Au-delà, et plus généralement, cet amendement a particulièrement intéressé et il a fait l'objet de nombreux articles dans la presse ; il est fondamental que le vote d'aujourd'hui marque le début d'une vaste réflexion. Nous sommes ici aux confins du droit de la protection des données, du droit des contrats, du droit de la concurrence, du droit de la consommation… et leur articulation est parfois très complexe.

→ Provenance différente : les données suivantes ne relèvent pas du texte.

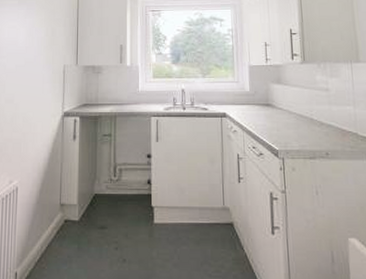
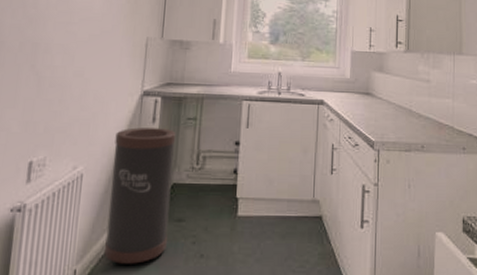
trash can: none [39,145,95,268] -> present [103,127,176,264]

Ce dont on parle ici – vous avez cité à ce sujet le Président de la République, et je vous en remercie – c'est bien de la régulation numérique, dans tous les domaines, économique, social, fiscal… Il est aussi bien question de pratiques sociales et des relations entre les différents acteurs économiques que du droit du travail, et en particulier des droits des collaborateurs des plateformes, des données industrielles, du partage des données, du retrait des contenus, de la dépendance et de l'addiction… Le sujet des régulations numériques va nous occuper, tous, longtemps.

Cette question est délicate, et le Gouvernement estime qu'une réflexion approfondie sera nécessaire, comme Mme la rapporteure et M. Bothorel l'ont déjà souligné. Le Gouvernement animera cette discussion, et souhaite que toute la société s'implique, car ces régulations numériques vont influencer tous les aspects de nos vies.

Pour toutes ces raisons, et par cohérence avec la position adoptée par le Gouvernement lors des lectures précédents, nous nous en remettons à la sagesse de l'Assemblée nationale – avec une remarque finale : ces amendements, ce n'est pas la lutte finale contre les plateformes ; ce n'est pas le succès du lobbying d'un acteur français et de son cabinet ; c'est un premier pas dans une réflexion collective.

Le Gouvernement jouera son rôle, comme l'Assemblée, comme le Sénat, qui a montré qu'il avait lui aussi compris toute l'importance de ce sujet. C'est ainsi que nous avancerons.

Sans naïveté ni caricature, le Gouvernement, je le redis, s'en remet à votre sagesse.